Selain itu, secara umum kondisi ekonomi di daerah yang menjadi pasar BPR belum stabil. "Umumnya BPR menyasar sektor produktif mikro menengah ke bawah," ujarnya.
Menurutnya, BPR pun harusnya memiliki kebijakan yang ketat, sama dengan bank umum dalam menjaga kualitas aset. Apalagi, dalam Undang-Undang Nomor 4 Tahun 2023 tentang Pengembangan dan Penguatan Sektor Keuangan atau PPSK, BPR didorong untuk bisa melakukan aktivitas perbankan yang sama dengan bank umum.
"Selain itu, mesti dibuat mekanisme penyaluran kredit yang baik, seperti lewat digitalisasi agar kualitas aset lebih baik.

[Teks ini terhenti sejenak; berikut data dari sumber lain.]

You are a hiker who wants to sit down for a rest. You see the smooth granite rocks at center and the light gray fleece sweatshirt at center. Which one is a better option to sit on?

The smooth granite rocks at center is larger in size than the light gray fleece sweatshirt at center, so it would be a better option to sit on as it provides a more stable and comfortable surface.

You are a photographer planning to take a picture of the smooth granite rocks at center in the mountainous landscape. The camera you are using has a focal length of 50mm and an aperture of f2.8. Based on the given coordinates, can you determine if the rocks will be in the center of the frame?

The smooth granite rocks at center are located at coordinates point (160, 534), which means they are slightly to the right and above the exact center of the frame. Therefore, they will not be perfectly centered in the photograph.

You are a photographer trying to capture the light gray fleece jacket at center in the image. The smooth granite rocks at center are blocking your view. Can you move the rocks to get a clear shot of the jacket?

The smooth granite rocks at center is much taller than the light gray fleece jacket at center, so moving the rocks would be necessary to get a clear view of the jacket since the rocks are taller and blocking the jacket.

Meskipun investasinya memang tidak murah," tuturnya.
Sebelumnya, Ketua Umum Perhimpunan Bank Perekonomian Rakyat Indonesia (Perbarindo) Tedy Alamsyah menuturkan industri BPR memiliki sederet tantangan, mulai dari disrupsi teknologi serta persaingan usaha yang semakin kompetitif.
“Dari sisi internal, industri BPR/BPRS juga harus menghadapi tantangan struktural, antara lain permodalan, penerapan tata kelola, keterbatasan pada infrastruktur teknologi informasi, serta kuantitas dan kualitas SDM [sumber daya manusia] yang masih perlu ditingkatkan,” ujar Tedy kepada Bisnis.